Revolutionary War Pension Records
Most of what I know about Lowder comes from his Revolutionary War Service and Pension Records housed at the National Archives and available at Fold3, a website dedicated to providing access to US Military Records. Lowder applied for a pension under the Revolutionary War Pension Act of 1818. Prior to this, you needed to be an officer or to be designated as an invalid due to war injuries in order to receive a pension. Starting March 1818, pensions became available to anyone who served in the Revolutionary War until it ended, or served for at least 9 months and was in “need of assistance”. Basically, if you had served and could prove you were poor, you could receive a pension.
In his pension application of 1828, Lowder wrote that he had no property:
… except bed, bedding and a few chairs. I have no particular occupation but work at such occupations as the kindness of charity of my neighbors affords whenever my health, which is very infirm, permits me to labour. My health does not enable me to work half my time, and at great risk and with much suffering when I do work. I have a wife living with me about sixty five years old and a grand child thirteen years old. The health of my wife is very infirm, and the child too young to contribute to its own support.

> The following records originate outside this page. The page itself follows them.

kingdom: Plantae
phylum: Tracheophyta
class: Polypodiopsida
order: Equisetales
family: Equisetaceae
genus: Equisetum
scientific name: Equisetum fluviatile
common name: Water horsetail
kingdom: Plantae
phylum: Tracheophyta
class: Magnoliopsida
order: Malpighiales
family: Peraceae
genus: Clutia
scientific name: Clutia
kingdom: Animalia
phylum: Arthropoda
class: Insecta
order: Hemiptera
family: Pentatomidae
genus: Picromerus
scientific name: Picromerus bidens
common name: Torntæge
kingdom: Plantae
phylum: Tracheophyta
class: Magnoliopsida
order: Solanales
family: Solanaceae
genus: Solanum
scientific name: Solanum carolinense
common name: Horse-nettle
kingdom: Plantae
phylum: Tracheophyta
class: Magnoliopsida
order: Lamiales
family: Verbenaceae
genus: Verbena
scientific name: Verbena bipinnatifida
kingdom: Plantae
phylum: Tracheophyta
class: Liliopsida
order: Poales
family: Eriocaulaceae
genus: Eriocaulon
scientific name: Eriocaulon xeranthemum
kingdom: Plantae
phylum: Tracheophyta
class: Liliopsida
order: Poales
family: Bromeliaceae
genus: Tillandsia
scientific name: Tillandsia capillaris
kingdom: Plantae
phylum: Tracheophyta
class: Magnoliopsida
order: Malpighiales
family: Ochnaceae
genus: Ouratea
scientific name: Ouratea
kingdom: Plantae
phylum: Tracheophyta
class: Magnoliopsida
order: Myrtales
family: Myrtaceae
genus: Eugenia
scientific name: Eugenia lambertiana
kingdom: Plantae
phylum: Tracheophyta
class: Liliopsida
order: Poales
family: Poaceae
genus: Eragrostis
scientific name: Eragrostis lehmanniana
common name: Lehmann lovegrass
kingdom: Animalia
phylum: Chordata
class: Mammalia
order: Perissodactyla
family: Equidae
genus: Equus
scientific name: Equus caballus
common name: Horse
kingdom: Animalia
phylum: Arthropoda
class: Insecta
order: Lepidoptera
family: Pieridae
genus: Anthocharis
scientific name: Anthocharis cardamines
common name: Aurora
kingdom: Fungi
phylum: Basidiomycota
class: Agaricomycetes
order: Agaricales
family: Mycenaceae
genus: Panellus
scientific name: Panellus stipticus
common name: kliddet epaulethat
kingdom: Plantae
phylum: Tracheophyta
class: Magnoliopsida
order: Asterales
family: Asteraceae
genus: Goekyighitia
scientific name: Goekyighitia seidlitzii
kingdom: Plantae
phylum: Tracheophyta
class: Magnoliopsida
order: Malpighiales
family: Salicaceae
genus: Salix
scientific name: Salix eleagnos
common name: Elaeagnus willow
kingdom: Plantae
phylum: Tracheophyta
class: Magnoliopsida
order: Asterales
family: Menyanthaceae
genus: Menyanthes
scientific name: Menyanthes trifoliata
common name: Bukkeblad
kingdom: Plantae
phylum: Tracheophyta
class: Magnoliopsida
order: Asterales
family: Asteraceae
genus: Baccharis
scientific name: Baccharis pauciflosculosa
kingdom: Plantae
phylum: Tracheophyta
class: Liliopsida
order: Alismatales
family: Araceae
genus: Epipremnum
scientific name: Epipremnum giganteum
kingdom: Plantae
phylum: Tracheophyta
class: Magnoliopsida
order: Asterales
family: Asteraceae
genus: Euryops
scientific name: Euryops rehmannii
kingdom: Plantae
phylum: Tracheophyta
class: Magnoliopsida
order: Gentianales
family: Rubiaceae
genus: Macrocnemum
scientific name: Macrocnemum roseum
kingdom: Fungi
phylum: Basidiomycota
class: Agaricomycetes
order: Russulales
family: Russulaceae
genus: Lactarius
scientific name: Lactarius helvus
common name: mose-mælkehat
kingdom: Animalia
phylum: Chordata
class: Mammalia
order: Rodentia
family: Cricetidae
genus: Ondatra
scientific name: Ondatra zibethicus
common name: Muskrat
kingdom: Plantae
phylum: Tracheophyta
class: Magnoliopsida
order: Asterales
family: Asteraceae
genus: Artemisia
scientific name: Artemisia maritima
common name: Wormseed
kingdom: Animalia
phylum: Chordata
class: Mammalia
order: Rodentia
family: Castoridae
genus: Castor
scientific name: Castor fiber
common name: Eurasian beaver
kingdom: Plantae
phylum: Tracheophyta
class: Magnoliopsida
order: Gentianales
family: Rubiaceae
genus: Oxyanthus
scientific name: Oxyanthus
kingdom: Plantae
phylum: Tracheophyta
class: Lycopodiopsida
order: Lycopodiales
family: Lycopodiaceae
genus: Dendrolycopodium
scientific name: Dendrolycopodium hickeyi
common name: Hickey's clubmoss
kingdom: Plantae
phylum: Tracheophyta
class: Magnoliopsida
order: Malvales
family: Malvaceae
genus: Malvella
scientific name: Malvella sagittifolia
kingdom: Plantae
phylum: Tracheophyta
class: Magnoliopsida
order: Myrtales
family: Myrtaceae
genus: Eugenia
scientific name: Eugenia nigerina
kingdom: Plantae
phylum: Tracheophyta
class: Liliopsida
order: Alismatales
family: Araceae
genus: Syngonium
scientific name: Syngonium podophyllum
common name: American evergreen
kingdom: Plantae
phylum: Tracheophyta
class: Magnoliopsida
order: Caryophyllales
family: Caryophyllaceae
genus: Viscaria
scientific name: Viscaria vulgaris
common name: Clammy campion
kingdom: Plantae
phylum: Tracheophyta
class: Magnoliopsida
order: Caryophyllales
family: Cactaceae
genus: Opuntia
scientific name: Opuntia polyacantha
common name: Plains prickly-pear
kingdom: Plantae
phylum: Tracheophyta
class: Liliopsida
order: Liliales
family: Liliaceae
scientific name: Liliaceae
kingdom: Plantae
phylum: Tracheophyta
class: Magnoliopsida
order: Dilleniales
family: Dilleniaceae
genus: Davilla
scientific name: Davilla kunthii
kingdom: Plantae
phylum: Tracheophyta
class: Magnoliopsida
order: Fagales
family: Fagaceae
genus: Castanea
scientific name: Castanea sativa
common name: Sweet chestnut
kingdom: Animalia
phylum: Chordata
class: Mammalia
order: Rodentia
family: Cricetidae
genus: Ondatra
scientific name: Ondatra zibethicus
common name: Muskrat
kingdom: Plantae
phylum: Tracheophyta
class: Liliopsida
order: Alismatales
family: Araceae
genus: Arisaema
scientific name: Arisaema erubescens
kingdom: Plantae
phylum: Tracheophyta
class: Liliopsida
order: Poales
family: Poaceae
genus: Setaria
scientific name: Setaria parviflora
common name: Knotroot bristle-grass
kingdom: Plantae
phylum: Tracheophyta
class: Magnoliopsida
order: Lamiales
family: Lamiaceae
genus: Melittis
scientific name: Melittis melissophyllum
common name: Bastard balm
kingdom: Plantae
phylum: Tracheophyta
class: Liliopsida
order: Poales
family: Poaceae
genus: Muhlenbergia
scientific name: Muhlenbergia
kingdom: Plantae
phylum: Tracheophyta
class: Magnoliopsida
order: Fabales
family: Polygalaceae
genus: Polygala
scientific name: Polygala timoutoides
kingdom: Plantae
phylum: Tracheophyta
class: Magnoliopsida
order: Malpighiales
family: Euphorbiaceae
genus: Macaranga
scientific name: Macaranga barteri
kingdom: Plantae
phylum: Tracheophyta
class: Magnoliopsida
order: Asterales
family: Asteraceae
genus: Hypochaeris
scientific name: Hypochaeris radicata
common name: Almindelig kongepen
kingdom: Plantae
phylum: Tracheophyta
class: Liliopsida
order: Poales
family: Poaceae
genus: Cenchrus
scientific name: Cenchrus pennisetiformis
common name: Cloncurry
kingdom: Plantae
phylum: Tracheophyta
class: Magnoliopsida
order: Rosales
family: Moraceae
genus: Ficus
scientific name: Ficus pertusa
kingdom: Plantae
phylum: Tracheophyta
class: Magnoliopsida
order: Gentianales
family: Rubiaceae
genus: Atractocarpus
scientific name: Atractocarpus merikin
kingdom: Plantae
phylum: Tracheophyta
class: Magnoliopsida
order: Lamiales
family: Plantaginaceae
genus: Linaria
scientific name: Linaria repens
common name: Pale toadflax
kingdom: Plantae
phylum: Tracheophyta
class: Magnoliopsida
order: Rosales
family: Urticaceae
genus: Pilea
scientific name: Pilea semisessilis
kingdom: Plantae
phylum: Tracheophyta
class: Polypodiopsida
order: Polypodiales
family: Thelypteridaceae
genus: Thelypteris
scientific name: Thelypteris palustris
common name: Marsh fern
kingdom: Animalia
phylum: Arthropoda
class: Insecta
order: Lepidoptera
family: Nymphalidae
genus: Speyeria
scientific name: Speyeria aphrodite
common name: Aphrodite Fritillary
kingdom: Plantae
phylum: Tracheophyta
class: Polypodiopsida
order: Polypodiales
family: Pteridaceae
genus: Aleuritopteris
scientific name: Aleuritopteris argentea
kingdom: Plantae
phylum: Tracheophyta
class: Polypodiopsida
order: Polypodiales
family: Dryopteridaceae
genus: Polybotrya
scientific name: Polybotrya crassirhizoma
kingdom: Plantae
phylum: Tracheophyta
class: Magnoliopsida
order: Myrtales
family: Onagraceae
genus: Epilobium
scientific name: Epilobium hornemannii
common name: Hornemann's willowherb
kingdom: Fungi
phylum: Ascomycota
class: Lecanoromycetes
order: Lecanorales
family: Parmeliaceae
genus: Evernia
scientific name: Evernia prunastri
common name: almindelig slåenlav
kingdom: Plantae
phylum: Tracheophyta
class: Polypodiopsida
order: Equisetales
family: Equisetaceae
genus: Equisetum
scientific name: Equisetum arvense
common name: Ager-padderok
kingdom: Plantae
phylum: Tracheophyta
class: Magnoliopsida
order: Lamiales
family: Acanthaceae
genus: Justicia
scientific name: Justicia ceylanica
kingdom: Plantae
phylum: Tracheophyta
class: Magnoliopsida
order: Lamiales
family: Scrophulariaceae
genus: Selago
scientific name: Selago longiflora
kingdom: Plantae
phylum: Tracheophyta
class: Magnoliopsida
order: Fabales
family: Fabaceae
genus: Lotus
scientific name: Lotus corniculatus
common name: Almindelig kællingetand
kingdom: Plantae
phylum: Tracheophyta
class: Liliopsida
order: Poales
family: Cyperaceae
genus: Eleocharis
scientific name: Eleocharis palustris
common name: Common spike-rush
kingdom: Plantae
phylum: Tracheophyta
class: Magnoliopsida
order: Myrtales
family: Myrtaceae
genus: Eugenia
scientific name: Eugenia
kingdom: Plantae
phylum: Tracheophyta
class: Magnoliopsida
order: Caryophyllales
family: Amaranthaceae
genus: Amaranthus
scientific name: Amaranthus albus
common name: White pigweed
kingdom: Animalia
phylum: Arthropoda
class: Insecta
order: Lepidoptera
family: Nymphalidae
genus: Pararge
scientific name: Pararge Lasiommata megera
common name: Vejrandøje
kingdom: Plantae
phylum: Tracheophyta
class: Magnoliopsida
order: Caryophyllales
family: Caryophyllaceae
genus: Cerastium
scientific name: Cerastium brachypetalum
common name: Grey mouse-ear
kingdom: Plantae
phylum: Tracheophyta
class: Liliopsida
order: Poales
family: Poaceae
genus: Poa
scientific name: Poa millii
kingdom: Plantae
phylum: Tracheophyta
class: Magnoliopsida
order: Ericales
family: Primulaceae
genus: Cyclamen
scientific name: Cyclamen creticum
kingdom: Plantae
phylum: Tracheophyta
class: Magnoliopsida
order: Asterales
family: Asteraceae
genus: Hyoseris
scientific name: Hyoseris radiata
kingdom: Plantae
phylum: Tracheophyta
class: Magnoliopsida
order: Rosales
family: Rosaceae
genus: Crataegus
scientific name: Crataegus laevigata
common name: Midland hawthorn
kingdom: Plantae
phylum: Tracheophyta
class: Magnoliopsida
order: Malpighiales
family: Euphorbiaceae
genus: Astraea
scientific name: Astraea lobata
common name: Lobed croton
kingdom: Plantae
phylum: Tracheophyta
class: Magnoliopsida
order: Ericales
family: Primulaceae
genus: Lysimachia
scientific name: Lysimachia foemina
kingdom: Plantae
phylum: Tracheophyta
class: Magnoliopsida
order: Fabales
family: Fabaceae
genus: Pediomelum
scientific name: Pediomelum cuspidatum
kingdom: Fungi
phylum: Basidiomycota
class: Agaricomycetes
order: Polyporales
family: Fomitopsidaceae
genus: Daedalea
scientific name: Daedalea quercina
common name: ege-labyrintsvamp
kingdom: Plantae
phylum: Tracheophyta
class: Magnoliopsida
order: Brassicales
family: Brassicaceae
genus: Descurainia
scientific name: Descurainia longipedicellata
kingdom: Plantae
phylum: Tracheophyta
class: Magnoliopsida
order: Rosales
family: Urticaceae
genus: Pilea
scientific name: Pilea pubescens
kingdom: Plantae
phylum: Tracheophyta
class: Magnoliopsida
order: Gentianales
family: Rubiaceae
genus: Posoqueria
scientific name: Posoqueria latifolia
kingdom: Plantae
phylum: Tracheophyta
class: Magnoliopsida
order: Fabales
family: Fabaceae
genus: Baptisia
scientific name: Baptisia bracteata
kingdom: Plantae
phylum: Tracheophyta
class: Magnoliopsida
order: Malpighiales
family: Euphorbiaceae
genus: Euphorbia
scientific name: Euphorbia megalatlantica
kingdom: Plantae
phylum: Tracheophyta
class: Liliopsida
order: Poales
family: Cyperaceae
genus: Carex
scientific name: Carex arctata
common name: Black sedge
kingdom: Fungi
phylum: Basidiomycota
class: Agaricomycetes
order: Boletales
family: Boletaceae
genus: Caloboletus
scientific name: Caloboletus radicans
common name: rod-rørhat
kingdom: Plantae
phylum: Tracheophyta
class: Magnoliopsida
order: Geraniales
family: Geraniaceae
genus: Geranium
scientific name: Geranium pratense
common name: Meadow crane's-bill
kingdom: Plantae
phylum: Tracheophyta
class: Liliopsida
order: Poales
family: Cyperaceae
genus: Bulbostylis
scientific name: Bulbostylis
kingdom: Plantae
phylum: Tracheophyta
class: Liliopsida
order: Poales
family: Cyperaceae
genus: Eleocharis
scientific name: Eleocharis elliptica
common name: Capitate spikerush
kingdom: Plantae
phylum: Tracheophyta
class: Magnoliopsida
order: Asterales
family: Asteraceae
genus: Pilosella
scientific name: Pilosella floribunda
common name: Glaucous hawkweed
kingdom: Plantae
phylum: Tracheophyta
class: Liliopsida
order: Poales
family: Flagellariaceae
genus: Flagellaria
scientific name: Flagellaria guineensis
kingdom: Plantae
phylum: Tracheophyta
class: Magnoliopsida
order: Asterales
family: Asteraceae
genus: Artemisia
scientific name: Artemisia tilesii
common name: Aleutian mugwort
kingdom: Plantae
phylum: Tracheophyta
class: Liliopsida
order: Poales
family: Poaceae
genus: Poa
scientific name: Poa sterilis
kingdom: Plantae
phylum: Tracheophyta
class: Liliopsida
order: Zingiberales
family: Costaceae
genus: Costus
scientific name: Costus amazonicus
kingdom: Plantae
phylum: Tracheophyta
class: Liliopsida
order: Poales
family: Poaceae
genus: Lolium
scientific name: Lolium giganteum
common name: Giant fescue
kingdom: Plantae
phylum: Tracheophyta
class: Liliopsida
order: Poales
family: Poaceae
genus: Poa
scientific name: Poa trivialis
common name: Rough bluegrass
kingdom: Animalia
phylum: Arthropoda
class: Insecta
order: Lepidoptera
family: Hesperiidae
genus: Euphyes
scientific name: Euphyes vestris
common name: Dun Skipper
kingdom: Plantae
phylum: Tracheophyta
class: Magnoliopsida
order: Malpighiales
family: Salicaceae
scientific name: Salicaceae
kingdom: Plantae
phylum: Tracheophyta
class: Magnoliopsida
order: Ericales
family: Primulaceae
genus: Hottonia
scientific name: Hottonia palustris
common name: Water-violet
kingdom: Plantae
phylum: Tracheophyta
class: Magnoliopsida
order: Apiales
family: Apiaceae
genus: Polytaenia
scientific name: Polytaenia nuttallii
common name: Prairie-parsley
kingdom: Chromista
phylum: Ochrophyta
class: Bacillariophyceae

He was awarded a pension of $8 per month (officers receive twice that amount), paid from November 25, 1828 until his death on July 7, 1834.
How am I related?
I came upon Lowder’s records quite by chance. I was searching Fold 3 for revolutionary ware records for one of my Clifton ancestors when I found a reference to my 4th great grandfather Obediah Clifton (1783-1852). At Lowder’s death, he was owed $26.63 in back pension (about $720 dollars today), and his children applied to have the arrears paid to them. The petition to received these funds identified each of the children, including “Ann [Callaway) who intermarried with Obed Clifton”. From a death record for one of Obediah’s children, I knew his wife was named Ann. Like Lowder, Obediah lived in Broad Creek Hundred his whole life and is the only Obediah Clifton found in the Sussex County census and tax records from 1810 until his death in 1852. With this one record, I found the maiden name of my 4th great grandmother, the identify of my 5th great grandfather, and an ancestor who fought in the Revolutionary War!